- 提示文 -
左側に見えるのが ” 世 附 川 ” です。 

ゲートより5分ほどで浅瀬橋です。
 この橋の真下で ” 大又沢 ” ” 世附川 ” に流れ込みます。

左に向かうと ” 世 附 川 ”
右に進み ” 大 又 沢 ダ ム ” を目指します。

浅瀬橋から約5分 ” 大 又 沢 ” の様子
上流で取水され僅かな流れです。 

林道は未舗装ですが踏み固められており
斜度が小さく、平坦地を歩いているような感覚です。

世附橋から20分ほどでの渓の様子
渓魚には不向きの止水状態
白波も無く ” ゆったり ” と流れる浅瀬です。

気温24度
日影になったり、陽が射したりの林道を30分ほど歩き
すでに、下着・シャツ一面は汗を吸い取り 
びしょ濡れ状態。

- 資料 -
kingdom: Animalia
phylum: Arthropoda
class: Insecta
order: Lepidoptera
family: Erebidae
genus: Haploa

- 作業一覧 -
1 - 林道歩きの文章について、次の問いに答えてください。
(a) ゲートから浅瀬橋まではどのくらいの時間がかかりますか。
(b) 浅瀬橋の真下で、大又沢はどの川に流れ込みますか。
(c) 林道を歩いたときの気温は何度でしたか。
2 - 林道歩きの文章を、最後の一文の後から引き継いで書き進めてください。

- 想定解答 -
1 -
(a) 5分ほどかかります。
(b) 世附川に流れ込みます。
(c) 24度でした。

2 -
心地良い木陰の下の冷気で一休みです。


2010年9月の集中豪雨の大型台風により
” 世 附 川 ” と同じく林道が侵食され
復旧された真新しいコンクリートの護岸壁。

浅瀬橋より休憩時間10分を除くと
実質約40分、法行沢に到着です。
隘路の渓は好みであるが、次回の楽しみとします。

法行沢橋の袂に立つ案内板。
???? 何 ゆ え に ????

右手の登り坂は?

登り坂間際の標識
 大 又 沢 林 道 ”
の前後には、枯れ沢は見当たらないが・・・・。


集中豪雨により枯れ沢が雨水を集め激流となり
林道を侵食したようである。
 左側の堰堤に仮設通路を登り渡る。

浅瀬橋より実質55分
ゲートより60分 ” 大又沢ダム ” に到着です。
距離は1Km15分とすると、4Km位でしょうか。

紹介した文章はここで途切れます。